Os tribunais portugueses vão reabrir no dia 1 de Setembro, depois de umas curtas férias de um mês.
Tudo indica que, tal como aconteceu na última quinzena de Julho, a primeira parte de Setembro será de funcionamento em câmara lenta.
A experiência da redução das férias (porque não acabar mesmo com elas?) servirá apenas para demonstrar que elas não são a causa dos atrasos da justiça, cujas causas são claras e objetivas.
Se todos os operadores judiciários (a começar pelas secretarias e pelos magistrados) cumprissem as leis nos mesmos termos em que as partes são obrigadas a cumpri-las, teríamos uma justiça completamente nova.
É aí que está o busilis…
Se um advogado não respeitar um prazo, o acto não é admitido ou o seu cliente é sancionado com uma pesada multa.
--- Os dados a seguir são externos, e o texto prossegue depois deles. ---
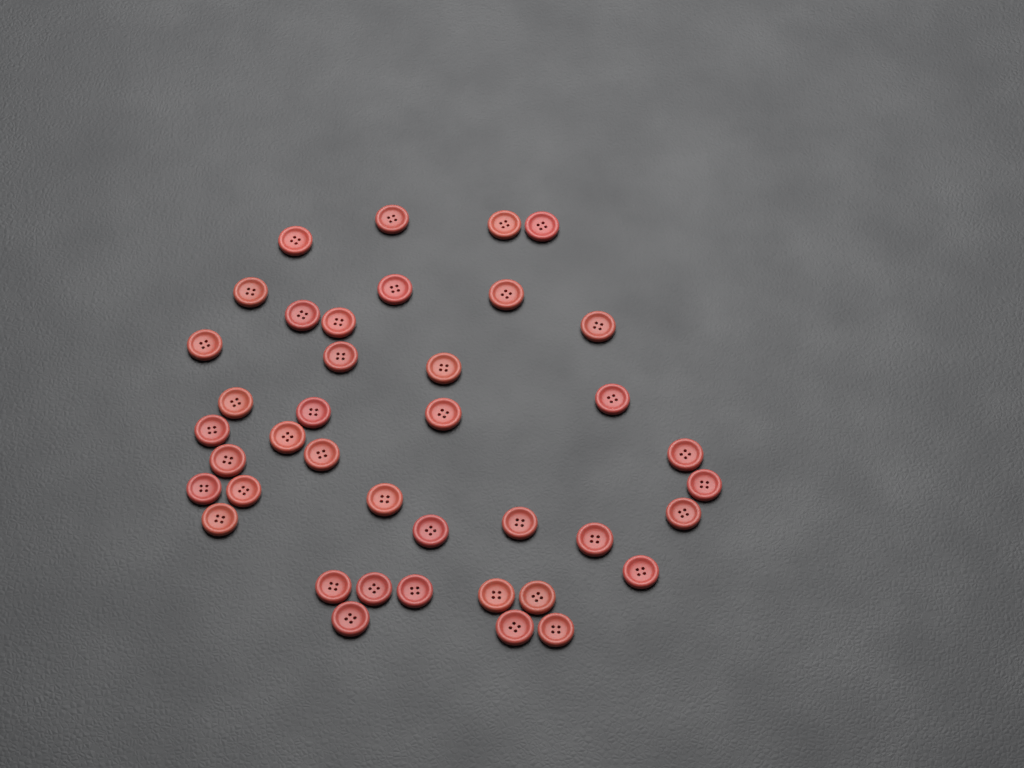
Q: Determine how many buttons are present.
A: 40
Se um juiz ou um funcionário não respeitarem um prazo, não lhes acontece nada.
Claro que há falta de juizes, não sendo admissível o cumprimento das leis processuais em matéria de prazos sem um contingentação de processos marcada por valores razoáveis.
A solução é contratar mais juizes e ter a coragem de implementar as novas tecnologias nos tribunais com critérios de razoabilidade.
Com um plano de informatização inteligente, não faz nenhum sentido a relação entre o número de juizes e o número de funcionários.
E não faz nenhum sentido que continue a falta de transparência na gestão dos processos, só ultrapassável com uma estratégia de trabalho em rede que evite que processos mais novos tenham andamento mais rápido que os mais antigos.
Nenhuma mudança se anuncia nestes planos…
Tudo indica que a crise da justiça vai continuar neste novo ano judiciário.